**Problem description**
Please carry the code review thread on breach resolution strings further, starting after its last comment.
==== Passage provided
Only easy fixes or things that can be ignored, I think :)

src/utils/breachResolution.js

Vinnl · 2023-04-18T15:13:25Z

src/utils/breachResolution.js

+    case BreachDataTypes.Passwords:
+    case BreachDataTypes.SecurityQuestions: {


Personal preference, so feel free to ignore, but I'd keep the code simple here and just replace <breached-company-link> in every string, rather than just the passwords and security questions resolutions.

No hard preference from my side: I thought being a bit more specific here was OK since we were cautious about how and where we link out to. Less complex is also a good thing, though: d574bee.

Vinnl · 2023-04-18T15:19:36Z

src/utils/breachResolution.test.js

+  // There should be a resolution for `BreachDataTypes.Phone`,
+  // `BreachDataTypes.Passwords` and `BreachDataTypes.SecurityQuestions`.
+  // The last two should fallback to a more generic header string that does not
+  // include the breached company's domain, which we don't know:


I don't know how easy it is to mock AppConstants, but if it's easy (but only then - you've been working on this PR for long enough), maybe a test for the blocklist would be a good addition?
========
==== Given information
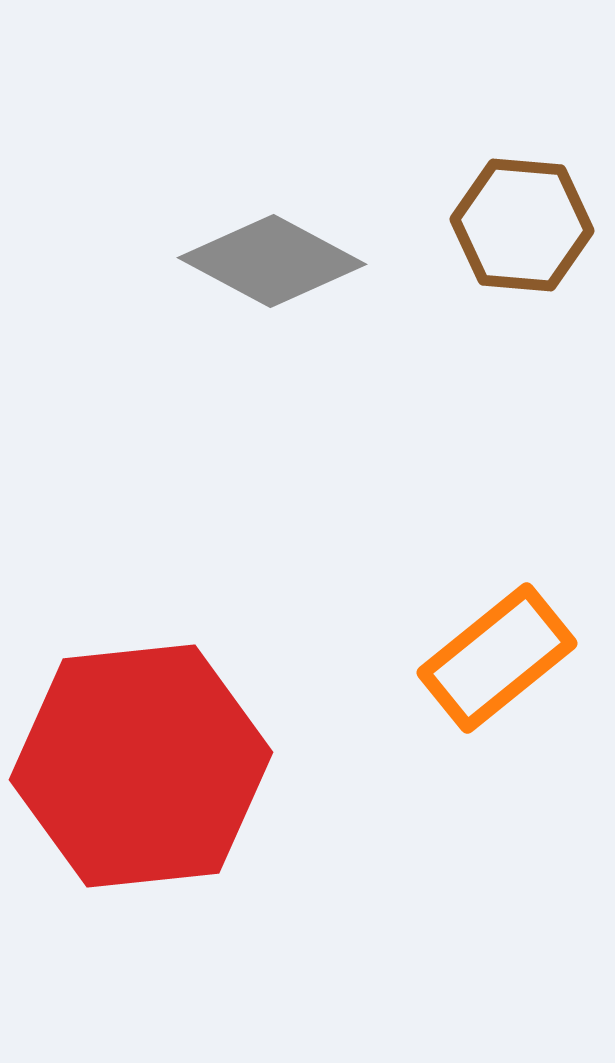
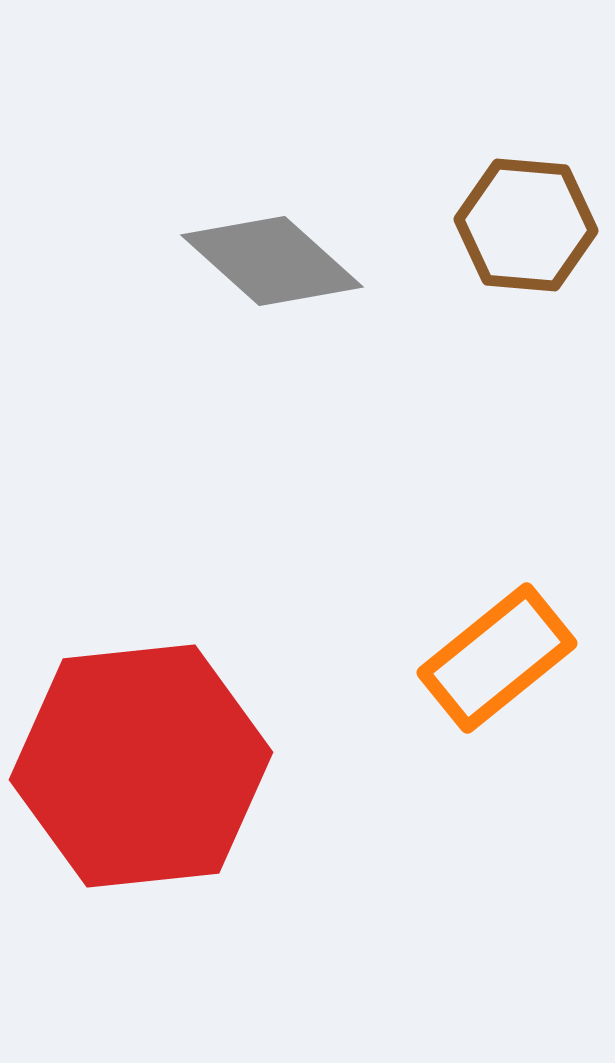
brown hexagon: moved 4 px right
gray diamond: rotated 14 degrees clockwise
========
**Output of the task**
Good point! I create an issue for this and will address this in a follow-up in order to not block this PR.

tsconfig.json

Co-authored-by: Vincent <Vinnl@users.noreply.github.com>

…/blurts-server into MNTOR-1504-Add-links-to-websites

pdehaan · 2023-04-18T16:16:36Z

.env-dist

@@ -58,6 +58,8 @@ HIBP_THROTTLE_DELAY=2000
 HIBP_THROTTLE_MAX_TRIES=5
 # Authorization token for HIBP to present to /hibp/notify endpoint
 HIBP_NOTIFY_TOKEN=unsafe-default-token-for-dev
+# Domains we prefer to not link to
+HIBP_BREACH_DOMAIN_BLOCKLIST=a-blocked-domain.com,another-blocked-domain.org


Is there a limit how long an ENV var can be?
It feels like this could be REALLY long if we end up blocking over 20-30 domains.

According to SRE, there is no limit that we would hit.

I'm wondering if it's better as an ENV var that has to be coordinated w/ SRE, versus maybe some JSON file that lives in the repo that is a single source of truth that we can audit occasionally. (unless there are reasons to keep it as a secret/ENV). 🤷
Although I guess I could technically recreate the blocklist locally by scraping the 650 breaches on the Monitor site and see if the outbound link is a link or not.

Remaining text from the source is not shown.